There are many things that make being Orthodox difficult. In fact, if I started a list right now I think I would be busy for hours, compiling all the challenging aspects of following halacha as I understand it. But no matter how frustrating it can be sometimes, no matter how many times a day I want to rip off my hair covering, as soon as Shabbat rolls around, I can’t imagine being anything but Orthodox. Shabbat is the reward for making it through the week.
Shabbat has always meant, to me, a stretch of uninterrupted relaxation. It’s enforced relaxation, in fact — just sleeping, eating, reading and hanging out with family and friends. As I grow older and my weeks became more stressful, I am more and more grateful for the blessing that is Shabbat, counting down the days until Friday as soon as Monday begins. It is a weekly mini vacation made all the more special by the infusion of spirituality that I’m certain I can feel almost tangibly. And now that I’m married, Shabbat means all that and more.
Instead of a personal blessing, Shabbat now feels like something created for couples to restore their relationships to their ideal states. After a week of work and school and distraction, of television and texting and typing, Shabbat is 25 hours where it’s just me and Jeremy and nothing in between us. Even if we wanted to avoid each other, all we have are books and magazines to distract us from one another.
Our friends told us that Friday would be stressful, a hectic day of rushing to prepare the food for Shabbat. Instead, the anticipation of Shabbat sets in on Thursday night, and Friday is, if not relaxing — I tend to go overboard with the cooking — a day of cheerful bustling, waiting for the moment to welcome Shabbat that week. It helps, of course, that this year Jeremy and I both have Friday off, and we’re not trying to fit all our preparations in around work and school. (That will go away eventually, but for now we’re enjoying the perks.)

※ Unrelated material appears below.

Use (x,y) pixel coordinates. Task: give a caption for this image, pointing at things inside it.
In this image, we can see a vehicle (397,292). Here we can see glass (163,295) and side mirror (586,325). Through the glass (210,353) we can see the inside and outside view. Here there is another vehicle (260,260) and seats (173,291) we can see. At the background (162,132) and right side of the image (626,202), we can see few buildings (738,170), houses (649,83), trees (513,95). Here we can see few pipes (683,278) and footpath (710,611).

Then Shabbat begins, and even if we want to do something different, we can’t. Our phones are turned off, our laptops put away, and we have only each other for entertainment. We go to shul, we have meals, usually with friends, and we take walks to help digest all the food I’ve cooked. And we talk. And talk. We talk about our weeks, whatever we’re reading, whatever philosophical topic has struck Jeremy’s interest, or whatever bizarre news factoid I’ve picked up. And when we’re not talking, we’re sitting next to each other, reading, enjoying the special Shabbat silence uninterrupted by phone beeps or Facebook bings.

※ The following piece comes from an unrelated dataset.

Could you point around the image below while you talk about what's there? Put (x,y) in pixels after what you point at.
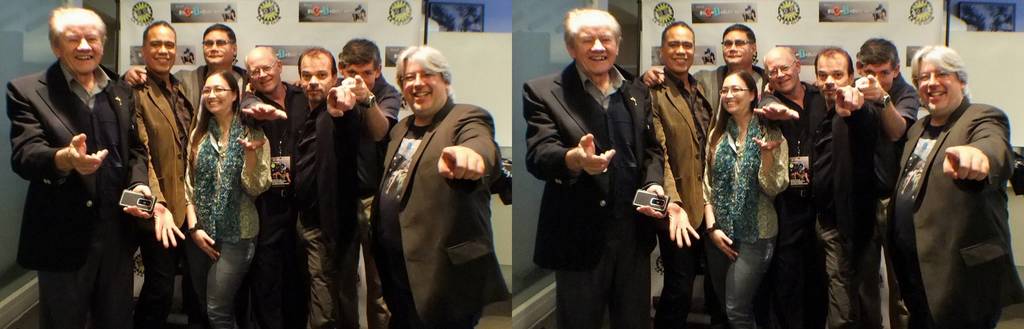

During the week, I’m a technology addict. I can’t put down my phone even when I’m watching TV. If I’m not checking Facebook, I’m checking Twitter. When Jeremy asks me to put down my phone, it feels like an imposition. My hand actually feels empty. But on Shabbat, I don’t miss any of it. I don’t care what’s happening outside of whatever room I’m in. I’m with the only person I want to talk to, and I experience actual human interaction with friends in real life. I may not always detect that spirituality I used to feel so deeply, but I feel a literal sabbatical from the fast-paced world. In short, Shabbat heals the shallow wounds that each week inflicts on me.
Life is simpler on Shabbat, and so is our relationship. If we disagree, we have hours to talk it out, instead of having to work our discussions around the rest of life’s demands. A day without technology has always been, for me, a day to recharge and prepare for the coming week while allowing the past one to wash away. Now it’s a time where my relationship can benefit, too.